Il ricordo / Brunelli: «Quando mi salvò la vita...»


Due giovani arrivano alla Farnesina in vespa con il cuore in gola: hanno un appuntamento con il ministro Aldo Moro. Con Saverio Allevato, quella volta, c’era anche Lucio Brunelli, che poi - da giornalista - sarà vaticanista del Tg2 e direttore dell’informazione di Tv2000. «Se ci ripenso adesso mi sembra incredibile. Noi, io e Saverio, suoi studenti a Scienze Politiche, ci presentavamo alla Farnesina con i blu jeans e l’eskimo. In portineria ci prendevano per strani millantatori quando dicevamo di avere un appuntamento con il ministro. Poi chiamavano il ministro e ci facevano passare». Ma quella volta la Farnesina era stranamente deserta, e i due intraprendenti studenti capirono ben presto di aver sbagliato tutto e di essersi sottoposti a una inutile levataccia. L’appuntamento «alle sette» con Moro era vero, nessuna millanteria anche in quel caso, ma era per le sette di sera, e non all’alba, si erano sbagliati di sole 12 ore. Racconti epici dell’incontro con un politico straordinario. Anzi, per meglio dire, straordinariamente “normale”.

Record estratti
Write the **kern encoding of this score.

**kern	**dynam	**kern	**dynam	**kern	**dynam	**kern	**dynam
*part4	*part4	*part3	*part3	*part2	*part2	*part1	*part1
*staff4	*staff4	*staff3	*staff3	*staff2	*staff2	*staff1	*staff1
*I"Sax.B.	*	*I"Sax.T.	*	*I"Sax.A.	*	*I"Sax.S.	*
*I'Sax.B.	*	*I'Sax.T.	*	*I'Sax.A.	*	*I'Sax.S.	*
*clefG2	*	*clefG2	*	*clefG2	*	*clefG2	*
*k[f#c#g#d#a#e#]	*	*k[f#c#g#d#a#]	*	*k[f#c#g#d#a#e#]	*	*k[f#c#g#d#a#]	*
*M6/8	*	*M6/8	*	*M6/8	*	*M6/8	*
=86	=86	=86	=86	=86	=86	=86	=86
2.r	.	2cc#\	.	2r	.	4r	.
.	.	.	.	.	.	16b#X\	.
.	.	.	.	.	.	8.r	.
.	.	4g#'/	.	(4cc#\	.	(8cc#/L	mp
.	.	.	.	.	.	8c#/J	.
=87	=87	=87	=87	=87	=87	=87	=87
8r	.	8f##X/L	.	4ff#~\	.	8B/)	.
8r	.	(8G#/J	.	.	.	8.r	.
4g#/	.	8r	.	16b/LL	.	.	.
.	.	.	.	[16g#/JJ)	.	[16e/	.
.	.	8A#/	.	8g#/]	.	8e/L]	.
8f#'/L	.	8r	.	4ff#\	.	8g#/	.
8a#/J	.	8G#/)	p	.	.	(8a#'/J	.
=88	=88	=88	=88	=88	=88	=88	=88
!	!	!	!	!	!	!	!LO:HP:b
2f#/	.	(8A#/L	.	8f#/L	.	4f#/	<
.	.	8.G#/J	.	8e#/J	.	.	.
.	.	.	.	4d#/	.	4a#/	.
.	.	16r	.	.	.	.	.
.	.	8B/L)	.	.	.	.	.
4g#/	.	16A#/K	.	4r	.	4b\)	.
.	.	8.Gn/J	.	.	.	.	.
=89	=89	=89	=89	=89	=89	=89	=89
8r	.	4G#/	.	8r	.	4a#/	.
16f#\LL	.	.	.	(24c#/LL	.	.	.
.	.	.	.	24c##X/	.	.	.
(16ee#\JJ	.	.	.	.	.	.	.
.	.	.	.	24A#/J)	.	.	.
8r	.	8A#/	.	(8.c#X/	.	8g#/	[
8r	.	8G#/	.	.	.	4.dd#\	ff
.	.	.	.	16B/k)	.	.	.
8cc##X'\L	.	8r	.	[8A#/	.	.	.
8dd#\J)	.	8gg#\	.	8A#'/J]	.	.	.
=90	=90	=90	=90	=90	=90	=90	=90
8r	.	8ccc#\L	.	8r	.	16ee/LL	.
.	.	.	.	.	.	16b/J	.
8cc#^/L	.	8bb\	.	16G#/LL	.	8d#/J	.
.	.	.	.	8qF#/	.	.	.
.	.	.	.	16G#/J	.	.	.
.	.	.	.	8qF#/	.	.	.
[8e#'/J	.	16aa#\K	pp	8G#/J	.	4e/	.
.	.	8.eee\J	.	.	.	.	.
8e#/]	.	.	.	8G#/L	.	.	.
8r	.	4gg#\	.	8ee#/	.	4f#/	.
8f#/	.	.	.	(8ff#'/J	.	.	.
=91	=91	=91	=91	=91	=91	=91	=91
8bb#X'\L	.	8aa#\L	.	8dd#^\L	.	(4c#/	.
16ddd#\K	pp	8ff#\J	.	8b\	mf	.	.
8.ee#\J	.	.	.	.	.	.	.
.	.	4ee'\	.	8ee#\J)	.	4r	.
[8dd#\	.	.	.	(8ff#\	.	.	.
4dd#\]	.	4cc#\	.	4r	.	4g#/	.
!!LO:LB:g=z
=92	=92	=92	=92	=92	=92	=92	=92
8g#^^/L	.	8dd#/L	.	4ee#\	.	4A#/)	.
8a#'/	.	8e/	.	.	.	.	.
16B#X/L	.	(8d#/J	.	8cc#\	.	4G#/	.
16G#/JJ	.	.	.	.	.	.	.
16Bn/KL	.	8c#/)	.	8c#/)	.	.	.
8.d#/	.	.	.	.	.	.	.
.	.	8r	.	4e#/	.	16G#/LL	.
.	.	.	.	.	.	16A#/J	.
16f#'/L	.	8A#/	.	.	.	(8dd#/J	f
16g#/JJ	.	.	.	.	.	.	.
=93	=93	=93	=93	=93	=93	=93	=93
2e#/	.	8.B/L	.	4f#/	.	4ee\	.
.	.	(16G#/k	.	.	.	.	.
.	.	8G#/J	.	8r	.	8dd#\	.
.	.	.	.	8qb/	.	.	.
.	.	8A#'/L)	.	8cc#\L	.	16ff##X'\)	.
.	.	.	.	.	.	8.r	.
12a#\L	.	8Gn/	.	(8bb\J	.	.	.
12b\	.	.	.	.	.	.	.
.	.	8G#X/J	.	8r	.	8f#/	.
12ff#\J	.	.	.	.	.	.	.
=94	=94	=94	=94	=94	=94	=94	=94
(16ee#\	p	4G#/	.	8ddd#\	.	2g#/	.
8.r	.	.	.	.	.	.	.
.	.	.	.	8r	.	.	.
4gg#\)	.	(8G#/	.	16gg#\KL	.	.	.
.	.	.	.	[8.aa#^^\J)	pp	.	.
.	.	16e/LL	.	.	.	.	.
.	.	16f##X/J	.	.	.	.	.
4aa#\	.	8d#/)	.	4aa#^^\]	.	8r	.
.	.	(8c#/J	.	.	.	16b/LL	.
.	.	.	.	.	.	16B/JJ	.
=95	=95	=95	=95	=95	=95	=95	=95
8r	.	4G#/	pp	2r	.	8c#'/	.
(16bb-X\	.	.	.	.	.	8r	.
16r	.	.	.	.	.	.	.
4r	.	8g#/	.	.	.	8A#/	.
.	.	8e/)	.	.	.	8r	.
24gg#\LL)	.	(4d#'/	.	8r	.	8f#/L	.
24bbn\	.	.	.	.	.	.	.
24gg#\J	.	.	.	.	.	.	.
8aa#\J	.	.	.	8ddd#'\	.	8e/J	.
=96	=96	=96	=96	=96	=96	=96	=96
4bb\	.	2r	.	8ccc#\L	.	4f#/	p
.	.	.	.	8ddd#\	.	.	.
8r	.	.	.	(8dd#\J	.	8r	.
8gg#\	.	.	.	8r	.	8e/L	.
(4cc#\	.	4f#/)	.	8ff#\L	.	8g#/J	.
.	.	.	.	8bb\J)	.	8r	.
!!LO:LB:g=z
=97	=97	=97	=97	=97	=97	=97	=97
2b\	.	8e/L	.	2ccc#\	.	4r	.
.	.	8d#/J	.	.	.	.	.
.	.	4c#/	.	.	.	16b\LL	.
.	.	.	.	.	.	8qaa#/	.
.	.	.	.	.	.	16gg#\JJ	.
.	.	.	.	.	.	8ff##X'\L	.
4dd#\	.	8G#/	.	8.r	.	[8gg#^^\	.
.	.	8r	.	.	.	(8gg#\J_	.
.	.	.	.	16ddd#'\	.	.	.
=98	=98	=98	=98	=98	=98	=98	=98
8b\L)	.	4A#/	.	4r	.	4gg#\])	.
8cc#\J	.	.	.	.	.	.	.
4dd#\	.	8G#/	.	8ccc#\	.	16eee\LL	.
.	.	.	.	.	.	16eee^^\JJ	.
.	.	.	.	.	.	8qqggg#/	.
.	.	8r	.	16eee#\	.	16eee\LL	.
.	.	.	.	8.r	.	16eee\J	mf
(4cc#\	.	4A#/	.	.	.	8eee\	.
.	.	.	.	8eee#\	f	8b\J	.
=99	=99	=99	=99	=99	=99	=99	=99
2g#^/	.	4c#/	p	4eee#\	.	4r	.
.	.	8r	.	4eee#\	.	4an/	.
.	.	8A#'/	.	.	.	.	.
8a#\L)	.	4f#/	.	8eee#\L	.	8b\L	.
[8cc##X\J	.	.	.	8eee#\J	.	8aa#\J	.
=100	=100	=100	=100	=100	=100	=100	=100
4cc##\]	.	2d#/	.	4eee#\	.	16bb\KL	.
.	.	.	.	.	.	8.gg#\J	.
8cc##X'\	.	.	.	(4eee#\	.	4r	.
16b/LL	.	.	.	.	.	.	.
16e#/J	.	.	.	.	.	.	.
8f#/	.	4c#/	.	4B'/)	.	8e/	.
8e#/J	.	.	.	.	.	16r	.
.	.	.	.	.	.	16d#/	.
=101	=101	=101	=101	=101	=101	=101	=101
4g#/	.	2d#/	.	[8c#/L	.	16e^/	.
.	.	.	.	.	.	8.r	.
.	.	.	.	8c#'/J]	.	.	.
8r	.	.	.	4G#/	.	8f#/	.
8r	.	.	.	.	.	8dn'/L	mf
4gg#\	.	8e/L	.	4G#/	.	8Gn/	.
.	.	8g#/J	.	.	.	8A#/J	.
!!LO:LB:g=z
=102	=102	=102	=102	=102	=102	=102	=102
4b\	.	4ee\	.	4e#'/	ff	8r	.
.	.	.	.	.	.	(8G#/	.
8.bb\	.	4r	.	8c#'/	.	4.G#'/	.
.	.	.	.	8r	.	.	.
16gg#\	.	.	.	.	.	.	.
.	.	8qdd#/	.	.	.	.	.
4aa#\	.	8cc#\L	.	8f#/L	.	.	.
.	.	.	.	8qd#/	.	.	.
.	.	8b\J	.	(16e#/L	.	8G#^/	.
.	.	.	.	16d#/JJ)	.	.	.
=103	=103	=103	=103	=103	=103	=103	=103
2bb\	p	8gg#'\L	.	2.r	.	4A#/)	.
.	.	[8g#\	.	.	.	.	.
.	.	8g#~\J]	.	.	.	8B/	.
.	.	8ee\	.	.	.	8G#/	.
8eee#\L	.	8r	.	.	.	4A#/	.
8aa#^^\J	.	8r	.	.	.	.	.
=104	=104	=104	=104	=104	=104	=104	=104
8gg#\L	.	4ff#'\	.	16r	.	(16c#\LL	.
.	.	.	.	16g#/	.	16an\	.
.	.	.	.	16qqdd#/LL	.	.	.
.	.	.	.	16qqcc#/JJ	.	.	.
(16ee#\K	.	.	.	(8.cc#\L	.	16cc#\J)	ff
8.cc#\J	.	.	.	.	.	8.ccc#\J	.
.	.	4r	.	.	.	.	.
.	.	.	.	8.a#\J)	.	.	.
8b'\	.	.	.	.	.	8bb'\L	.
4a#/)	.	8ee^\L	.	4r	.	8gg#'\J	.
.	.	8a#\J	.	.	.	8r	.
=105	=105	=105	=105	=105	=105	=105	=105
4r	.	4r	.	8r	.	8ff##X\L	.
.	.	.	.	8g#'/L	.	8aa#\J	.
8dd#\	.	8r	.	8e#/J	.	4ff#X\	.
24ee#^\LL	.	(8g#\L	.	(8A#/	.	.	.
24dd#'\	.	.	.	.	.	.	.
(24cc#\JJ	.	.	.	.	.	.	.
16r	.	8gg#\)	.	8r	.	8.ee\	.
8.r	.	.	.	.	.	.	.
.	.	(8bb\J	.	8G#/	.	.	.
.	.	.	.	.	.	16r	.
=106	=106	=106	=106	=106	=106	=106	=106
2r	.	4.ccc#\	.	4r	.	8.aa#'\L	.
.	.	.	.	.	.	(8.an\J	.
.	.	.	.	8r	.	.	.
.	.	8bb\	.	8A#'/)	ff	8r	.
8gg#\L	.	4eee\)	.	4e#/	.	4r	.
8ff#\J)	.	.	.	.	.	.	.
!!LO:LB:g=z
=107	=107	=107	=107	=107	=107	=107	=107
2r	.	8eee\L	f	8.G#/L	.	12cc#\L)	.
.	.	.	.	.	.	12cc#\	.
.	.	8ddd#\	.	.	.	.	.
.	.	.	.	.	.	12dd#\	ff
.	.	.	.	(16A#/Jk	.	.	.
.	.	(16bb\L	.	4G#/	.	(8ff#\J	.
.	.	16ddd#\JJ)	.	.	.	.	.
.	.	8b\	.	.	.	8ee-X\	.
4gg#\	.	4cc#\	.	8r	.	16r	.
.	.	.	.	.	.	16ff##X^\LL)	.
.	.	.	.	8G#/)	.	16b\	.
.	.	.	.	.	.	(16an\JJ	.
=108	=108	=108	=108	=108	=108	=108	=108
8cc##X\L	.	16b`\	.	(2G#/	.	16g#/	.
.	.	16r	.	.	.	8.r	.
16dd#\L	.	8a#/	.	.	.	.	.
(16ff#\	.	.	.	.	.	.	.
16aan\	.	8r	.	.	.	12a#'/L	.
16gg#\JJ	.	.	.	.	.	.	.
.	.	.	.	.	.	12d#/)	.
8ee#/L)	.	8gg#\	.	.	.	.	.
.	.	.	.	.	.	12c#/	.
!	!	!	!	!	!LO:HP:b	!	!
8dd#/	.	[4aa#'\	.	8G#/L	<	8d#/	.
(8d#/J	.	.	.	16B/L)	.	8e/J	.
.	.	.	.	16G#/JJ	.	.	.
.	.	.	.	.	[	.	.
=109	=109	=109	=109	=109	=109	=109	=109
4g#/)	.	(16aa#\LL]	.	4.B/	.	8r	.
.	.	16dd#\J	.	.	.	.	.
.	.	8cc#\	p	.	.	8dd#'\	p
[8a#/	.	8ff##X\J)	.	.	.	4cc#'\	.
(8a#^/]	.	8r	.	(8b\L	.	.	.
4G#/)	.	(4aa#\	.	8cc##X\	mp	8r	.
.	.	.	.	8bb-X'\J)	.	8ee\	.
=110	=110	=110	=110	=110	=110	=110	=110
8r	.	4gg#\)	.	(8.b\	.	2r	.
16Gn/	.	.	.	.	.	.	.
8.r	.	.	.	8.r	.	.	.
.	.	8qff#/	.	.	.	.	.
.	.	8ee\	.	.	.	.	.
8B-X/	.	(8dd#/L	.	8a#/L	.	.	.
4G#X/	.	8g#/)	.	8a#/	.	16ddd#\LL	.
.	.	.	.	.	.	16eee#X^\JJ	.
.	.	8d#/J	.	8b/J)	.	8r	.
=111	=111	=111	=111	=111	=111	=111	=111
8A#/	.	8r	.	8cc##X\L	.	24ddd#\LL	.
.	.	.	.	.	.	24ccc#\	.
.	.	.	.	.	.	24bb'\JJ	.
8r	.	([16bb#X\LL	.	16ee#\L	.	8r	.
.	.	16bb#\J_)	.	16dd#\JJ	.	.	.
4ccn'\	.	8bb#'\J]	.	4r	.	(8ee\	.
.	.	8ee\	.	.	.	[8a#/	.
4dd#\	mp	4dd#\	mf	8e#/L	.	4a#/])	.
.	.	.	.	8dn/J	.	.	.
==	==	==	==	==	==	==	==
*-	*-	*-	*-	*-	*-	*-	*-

Consegna
Rispondi alle domande sul ricordo di Aldo Moro.
1. Con quale mezzo arrivano i due giovani alla Farnesina?
2. Come si presentavano vestiti i due studenti?
3. A che ora era fissato in realtà l'appuntamento con Moro?
I record non hanno alcun legame con il testo.

Soluzione
1. In vespa.
2. Con i blu jeans e l'eskimo.
3. Alle sette di sera.